» Task input

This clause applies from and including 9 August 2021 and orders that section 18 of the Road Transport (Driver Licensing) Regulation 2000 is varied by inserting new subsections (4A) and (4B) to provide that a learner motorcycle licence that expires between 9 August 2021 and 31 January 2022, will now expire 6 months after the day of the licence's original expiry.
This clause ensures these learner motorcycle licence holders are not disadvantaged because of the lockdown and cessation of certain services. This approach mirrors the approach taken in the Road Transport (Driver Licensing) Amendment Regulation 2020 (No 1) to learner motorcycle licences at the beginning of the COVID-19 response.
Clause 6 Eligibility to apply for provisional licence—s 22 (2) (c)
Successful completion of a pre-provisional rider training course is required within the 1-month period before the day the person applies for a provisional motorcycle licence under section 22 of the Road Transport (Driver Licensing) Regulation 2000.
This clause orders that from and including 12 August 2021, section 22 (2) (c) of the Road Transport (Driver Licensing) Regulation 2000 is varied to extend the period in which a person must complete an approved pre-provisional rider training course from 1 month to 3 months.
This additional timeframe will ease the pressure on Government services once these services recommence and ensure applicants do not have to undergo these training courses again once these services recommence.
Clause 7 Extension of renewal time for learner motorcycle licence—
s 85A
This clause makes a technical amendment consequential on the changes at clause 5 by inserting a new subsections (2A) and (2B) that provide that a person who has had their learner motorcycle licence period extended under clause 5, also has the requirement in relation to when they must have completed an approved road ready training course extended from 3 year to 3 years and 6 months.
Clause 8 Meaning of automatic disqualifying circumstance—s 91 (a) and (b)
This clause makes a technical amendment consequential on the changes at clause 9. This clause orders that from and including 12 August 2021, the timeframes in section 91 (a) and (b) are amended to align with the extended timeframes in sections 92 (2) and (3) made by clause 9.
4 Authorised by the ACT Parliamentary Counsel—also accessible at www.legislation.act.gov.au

» Exercise description
Print only the lines from the top of the data above down to the line holding "Clause 8 Meaning", inclusive.

» Reply to the task
This clause applies from and including 9 August 2021 and orders that section 18 of the Road Transport (Driver Licensing) Regulation 2000 is varied by inserting new subsections (4A) and (4B) to provide that a learner motorcycle licence that expires between 9 August 2021 and 31 January 2022, will now expire 6 months after the day of the licence's original expiry.
This clause ensures these learner motorcycle licence holders are not disadvantaged because of the lockdown and cessation of certain services. This approach mirrors the approach taken in the Road Transport (Driver Licensing) Amendment Regulation 2020 (No 1) to learner motorcycle licences at the beginning of the COVID-19 response.
Clause 6 Eligibility to apply for provisional licence—s 22 (2) (c)
Successful completion of a pre-provisional rider training course is required within the 1-month period before the day the person applies for a provisional motorcycle licence under section 22 of the Road Transport (Driver Licensing) Regulation 2000.
This clause orders that from and including 12 August 2021, section 22 (2) (c) of the Road Transport (Driver Licensing) Regulation 2000 is varied to extend the period in which a person must complete an approved pre-provisional rider training course from 1 month to 3 months.
This additional timeframe will ease the pressure on Government services once these services recommence and ensure applicants do not have to undergo these training courses again once these services recommence.
Clause 7 Extension of renewal time for learner motorcycle licence—
s 85A
This clause makes a technical amendment consequential on the changes at clause 5 by inserting a new subsections (2A) and (2B) that provide that a person who has had their learner motorcycle licence period extended under clause 5, also has the requirement in relation to when they must have completed an approved road ready training course extended from 3 year to 3 years and 6 months.
Clause 8 Meaning of automatic disqualifying circumstance—s 91 (a) and (b)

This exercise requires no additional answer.